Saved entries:
+===+
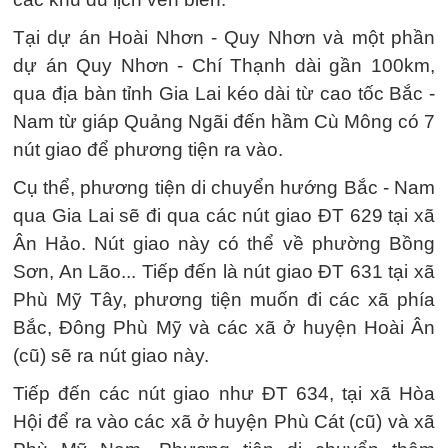
Tại dự án Hoài Nhơn - Quy Nhơn và một phần
dự án Quy Nhơn - Chí Thạnh dài gần 100km,
qua địa bàn tỉnh Gia Lai kéo dài từ cao tốc Bắc -
Nam từ giáp Quảng Ngãi đến hầm Cù Mông có 7
nút giao để phương tiện ra vào.
Cụ thể, phương tiện di chuyển hướng Bắc - Nam
qua Gia Lai sẽ đi qua các nút giao ĐT 629 tại xã
Ân Hảo. Nút giao này có thể về phường Bồng
Sơn, An Lão... Tiếp đến là nút giao ĐT 631 tại xã
Phù Mỹ Tây, phương tiện muốn đi các xã phía
Bắc, Đông Phù Mỹ và các xã ở huyện Hoài Ân
(cũ) sẽ ra nút giao này.
Tiếp đến các nút giao như ĐT 634, tại xã Hòa
Hội để ra vào các xã ở huyện Phù Cát (cũ) và xã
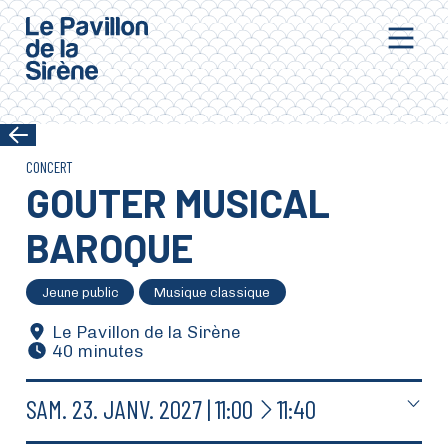
Aller au contenu principal
CONCERT
GOUTER MUSICAL
BAROQUE
Jeune public
Musique classique
Le Pavillon de la Sirène
40 minutes
À
SAM.
23.
JANV.
2027
11:00
11:40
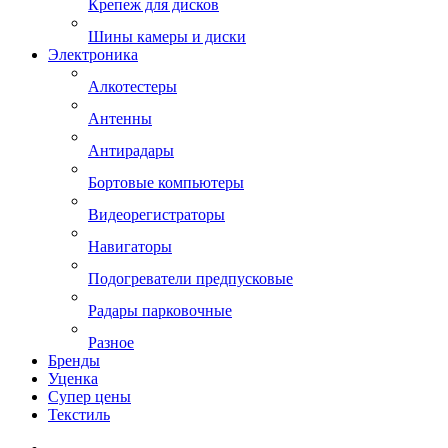
Крепеж для дисков
Шины камеры и диски
Электроника
Алкотестеры
Антенны
Антирадары
Бортовые компьютеры
Видеорегистраторы
Навигаторы
Подогреватели предпусковые
Радары парковочные
Разное
Бренды
Уценка
Супер цены
Текстиль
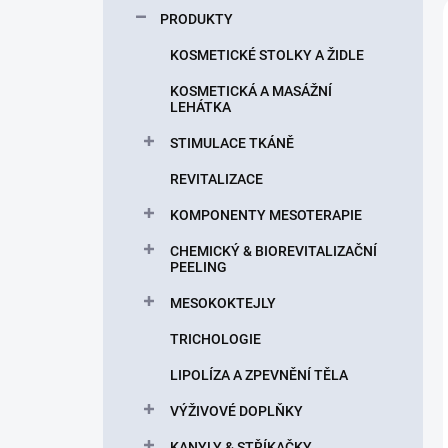
p
PRODUKTY
a
n
KOSMETICKÉ STOLKY A ŽIDLE
e
KOSMETICKÁ A MASÁŽNÍ
l
LEHÁTKA
STIMULACE TKÁNĚ
REVITALIZACE
KOMPONENTY MESOTERAPIE
CHEMICKÝ & BIOREVITALIZAČNÍ
PEELING
MESOKOKTEJLY
TRICHOLOGIE
LIPOLÍZA A ZPEVNĚNÍ TĚLA
VÝŽIVOVÉ DOPLŇKY
KANYLY & STŘÍKAČKY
+===+
Description of the task: Please swap "Gia Lai" for "Bình Định" throughout the lines above, keeping everything else unchanged. Give only the text, with the pictures left out.

Exercise response:
Tại dự án Hoài Nhơn - Quy Nhơn và một phần
dự án Quy Nhơn - Chí Thạnh dài gần 100km,
qua địa bàn tỉnh Bình Định kéo dài từ cao tốc Bắc -
Nam từ giáp Quảng Ngãi đến hầm Cù Mông có 7
nút giao để phương tiện ra vào.
Cụ thể, phương tiện di chuyển hướng Bắc - Nam
qua Bình Định sẽ đi qua các nút giao ĐT 629 tại xã
Ân Hảo. Nút giao này có thể về phường Bồng
Sơn, An Lão... Tiếp đến là nút giao ĐT 631 tại xã
Phù Mỹ Tây, phương tiện muốn đi các xã phía
Bắc, Đông Phù Mỹ và các xã ở huyện Hoài Ân
(cũ) sẽ ra nút giao này.
Tiếp đến các nút giao như ĐT 634, tại xã Hòa
Hội để ra vào các xã ở huyện Phù Cát (cũ) và xã
Aller au contenu principal
CONCERT
GOUTER MUSICAL
BAROQUE
Jeune public
Musique classique
Le Pavillon de la Sirène
40 minutes
À
SAM.
23.
JANV.
2027
11:00
11:40
Крепеж для дисков
Шины камеры и диски
Электроника
Алкотестеры
Антенны
Антирадары
Бортовые компьютеры
Видеорегистраторы
Навигаторы
Подогреватели предпусковые
Радары парковочные
Разное
Бренды
Уценка
Супер цены
Текстиль
p
PRODUKTY
a
n
KOSMETICKÉ STOLKY A ŽIDLE
e
KOSMETICKÁ A MASÁŽNÍ
l
LEHÁTKA
STIMULACE TKÁNĚ
REVITALIZACE
KOMPONENTY MESOTERAPIE
CHEMICKÝ & BIOREVITALIZAČNÍ
PEELING
MESOKOKTEJLY
TRICHOLOGIE
LIPOLÍZA A ZPEVNĚNÍ TĚLA
VÝŽIVOVÉ DOPLŇKY
KANYLY & STŘÍKAČKY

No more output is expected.